Writing A Scientific Introduction For Essay

Abstract

An article primarily includes the following sections: introduction, materials and methods, results, discussion, and conclusion. Before writing the introduction, the main steps, the heading and the familiarity level of the readers should be considered. Writing should begin when the experimental system and the equipment are available. The introduction section comprises the first portion of the manuscript, and it should be written using the simple present tense. Additionally, abbreviations and explanations are included in this section. The main goal of the introduction is to convey basic information to the readers without obligating them to investigate previous publications and to provide clues as to the results of the present study. To do this, the subject of the article should be thoroughly reviewed, and the aim of the study should be clearly stated immediately after discussing the basic references. In this review, we aim to convey the principles of writing the introduction section of a manuscript to residents and young investigators who have just begun to write a manuscript.

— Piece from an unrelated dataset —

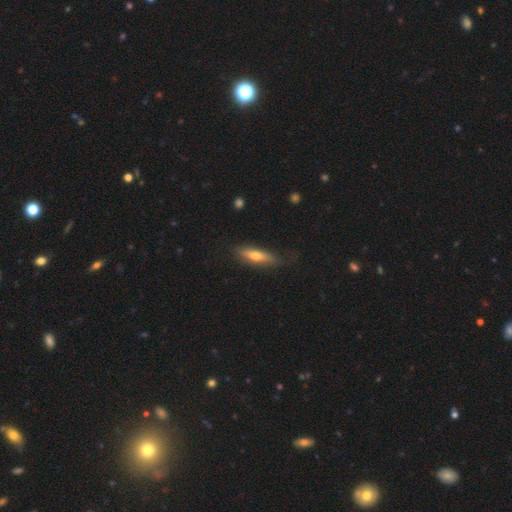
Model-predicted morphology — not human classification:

Keywords: Article, introduction, scientific

Introduction

When entering a gate of a magnificent city we can make a prediction about the splendor, pomposity, history, and civilization we will encounter in the city. Occasionally, gates do not give even a glimpse of the city, and it can mislead the visitors about inner sections of the city. Introduction sections of the articles are like gates of a city. It is a presentation aiming at introducing itself to the readers, and attracting their attention. Attractiveness, clarity, piquancy, and analytical capacity of the presentation will urge the reader to read the subsequent sections of the article. On the other hand as is understood from the motto of antique Greek poet Euripides “a bad beginning makes a bad ending”, ‘Introduction’ section of a scientific article is important in that it can reveal the conclusion of the article.[1]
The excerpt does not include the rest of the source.